§ Entries taken from a collection:
+ + + + +
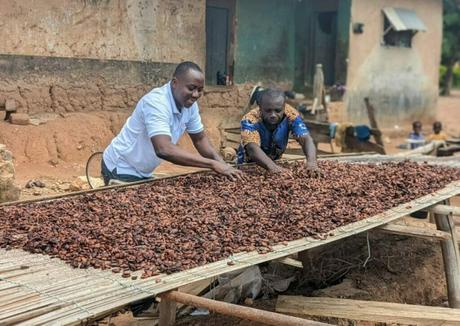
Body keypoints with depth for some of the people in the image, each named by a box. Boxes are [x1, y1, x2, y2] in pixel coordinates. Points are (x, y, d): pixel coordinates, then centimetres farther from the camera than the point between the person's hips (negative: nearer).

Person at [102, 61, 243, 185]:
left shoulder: (189, 104, -6)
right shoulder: (156, 102, -30)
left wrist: (220, 162, -13)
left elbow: (199, 138, 7)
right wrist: (213, 164, -43)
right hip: (121, 170, -8)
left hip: (142, 172, 8)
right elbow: (164, 149, -43)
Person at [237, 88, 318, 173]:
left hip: (277, 161, 3)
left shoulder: (291, 115, -19)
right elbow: (253, 148, -41)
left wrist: (311, 161, -46)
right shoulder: (250, 120, -27)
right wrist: (271, 166, -59)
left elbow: (306, 139, -26)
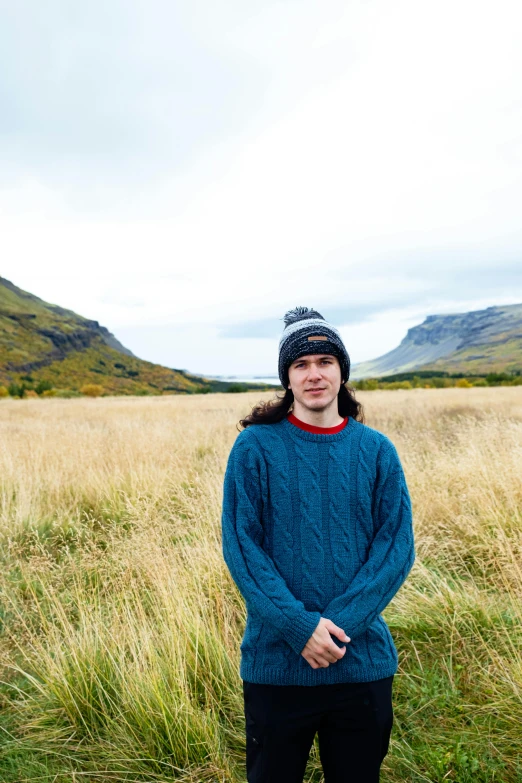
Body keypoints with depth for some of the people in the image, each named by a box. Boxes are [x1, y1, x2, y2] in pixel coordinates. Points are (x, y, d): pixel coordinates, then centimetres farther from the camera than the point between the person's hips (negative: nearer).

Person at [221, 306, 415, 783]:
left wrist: (341, 623, -16)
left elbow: (397, 546, -5)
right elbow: (240, 546, -10)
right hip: (276, 663, -1)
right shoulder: (255, 447, -7)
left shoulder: (377, 451, -1)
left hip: (364, 662, 2)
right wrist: (300, 625, -18)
+ + + + +
§ Work request:
Go through the entries and copy every line that has "left".

§ Response below:
left shoulder: (189, 104, -6)
left wrist: (220, 162, -13)
left elbow: (199, 138, 7)
left hip: (142, 172, 8)
left hip: (277, 161, 3)
left shoulder: (291, 115, -19)
left wrist: (311, 161, -46)
left elbow: (306, 139, -26)
left wrist: (341, 623, -16)
left elbow: (397, 546, -5)
left shoulder: (377, 451, -1)
left hip: (364, 662, 2)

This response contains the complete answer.